Client is responsible for safeguarding the rights of data subjects. If a data subject contacts steadybit directly, steadybit shall forward this request to Client. However, in light of the nature of the processing, steadybit will, where possible, support the Client, at Client's request and expense, with appropriate measures to comply with its obligation to respond to requests for the exercise of the data subject rights referred to in Chapter III of the GDPR. The respective costs and efforts incurred by steadybit shall be reimbursed by Client.


8.          Assistance in Complying with Client's Obligations

Taking into account the type of processing and the information available to steadybit, steadybit shall, at the Client's request and expense, assist Client in complying with its obligations under Articles 32 to 36 GDPR. steadybit undertakes to forward to Client any enquiries from the data protection supervisory authorities. steadybit shall support Client in the preparation of necessary data protection documentation and in responding to enquiries from data protection supervisory authorities.
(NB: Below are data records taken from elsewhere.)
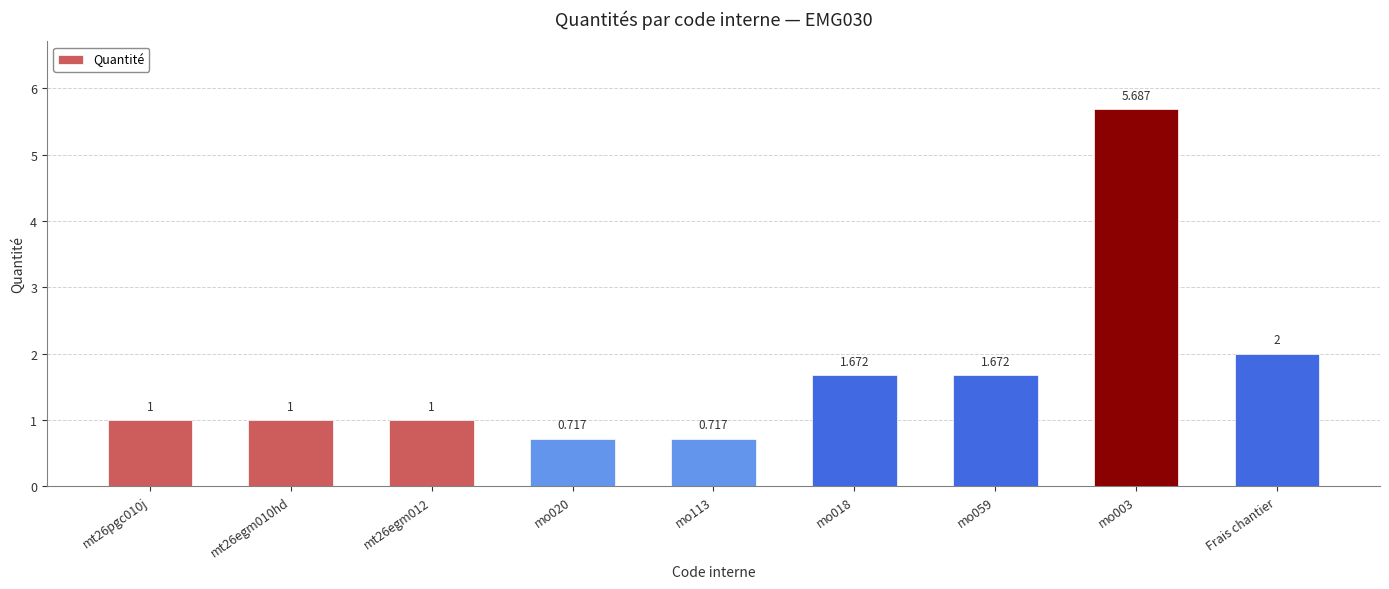

At which label is the value closest to 3?

Frais chantier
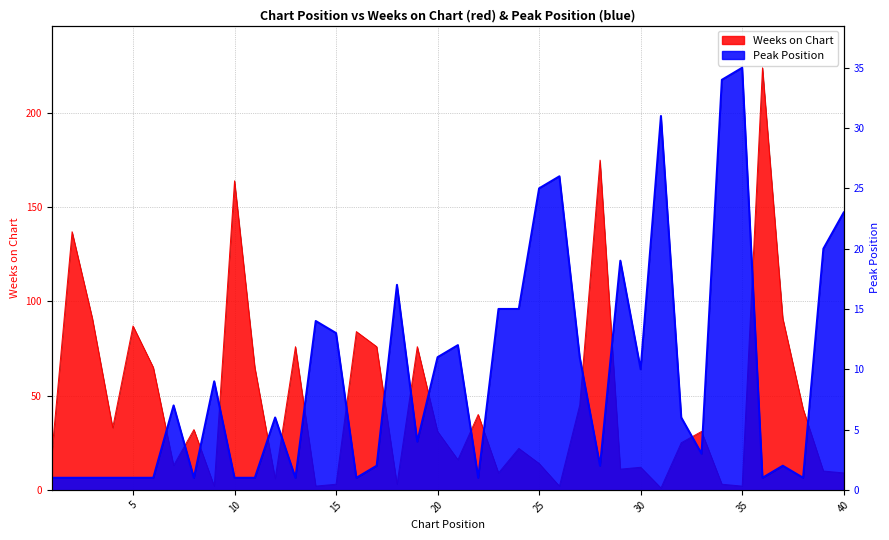

How many intersections are there between Peak Position and Weeks on Chart?

17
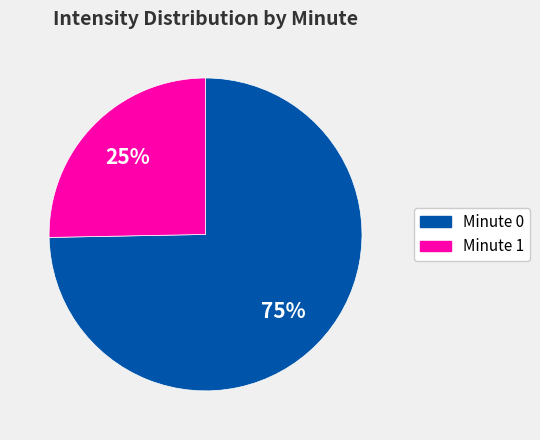

Is there a majority slice in this chart?

Yes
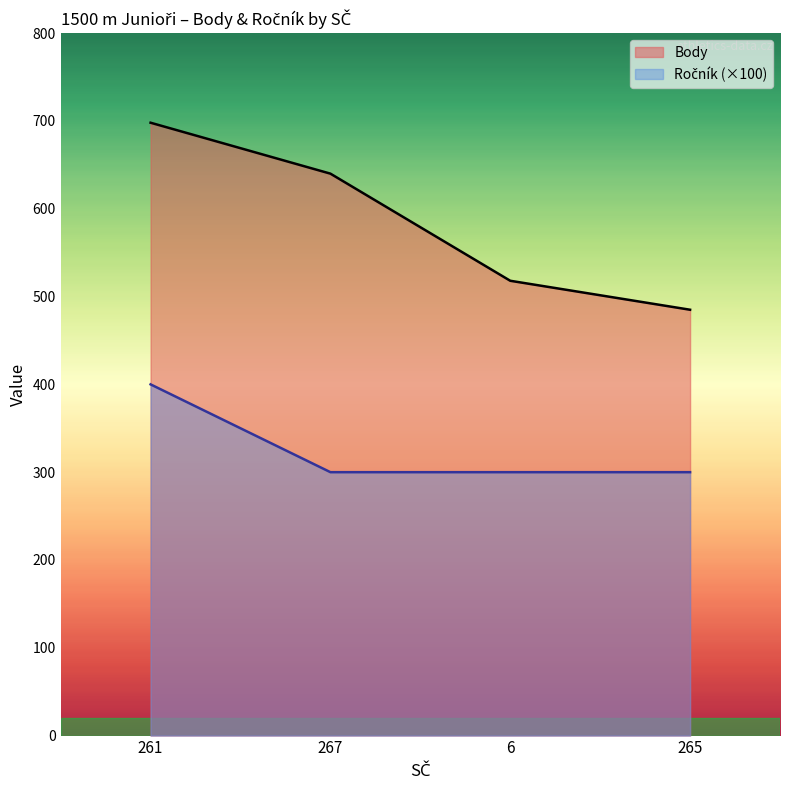

True or false: Ročník and Body intersect in this chart.

False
The respective costs and expenses incurred by steadybit are to be reimbursed by the Client.


9.          Deletion or Return

At the end of the term of this DPA, steadybit shall delete or hand over the Client Data to Client, in accordance with Client’s instructions, unless steadybit is under an obligation to store the personal data under EU law or the law of the Member States. The fulfilment of the aforementioned obligation shall be confirmed to the Client in text form upon request. If additional costs are incurred due to the return or deletion of the data, these shall be borne by Client. Insofar as an obligation to store personal data exists under EU law or the law of the Member States, steadybit shall inform the Client thereof, indicating the data or categories of data concerned. Steadybit’s legal storage obligations under German trade and tax laws remain unaffected and are hereby deemed to have been notified to the Client.


10.       Audits

steadybit shall provide Client with all information necessary to demonstrate compliance with the obligations set out in Art. 28 GDPR and shall enable and contribute to audit (including inspections) carried out by Client or another auditor commissioned by Client. Inspections shall be limited to one (1) inspection in a period of twelve months and to a reasonable extent. If, in individual cases, inspections by Client or an auditor commissioned by Client should be necessary, these shall be carried out during steadybit’s normal business hours without disrupting operations, and only subject to prior notification, taking into account a reasonable lead time. steadybit may make the inspection dependent on prior notification with a reasonable lead time and on the signing of a customary confidentiality agreement with regard to the data of other customers, the technical and organisational measures set up and other confidential information of steadybit. If the commissioned auditor is in a competitive relationship with steadybit, steadybit shall have a right of objection. The expenses incurred by steadybit as a result from Client’s audit are to be reimbursed by Client.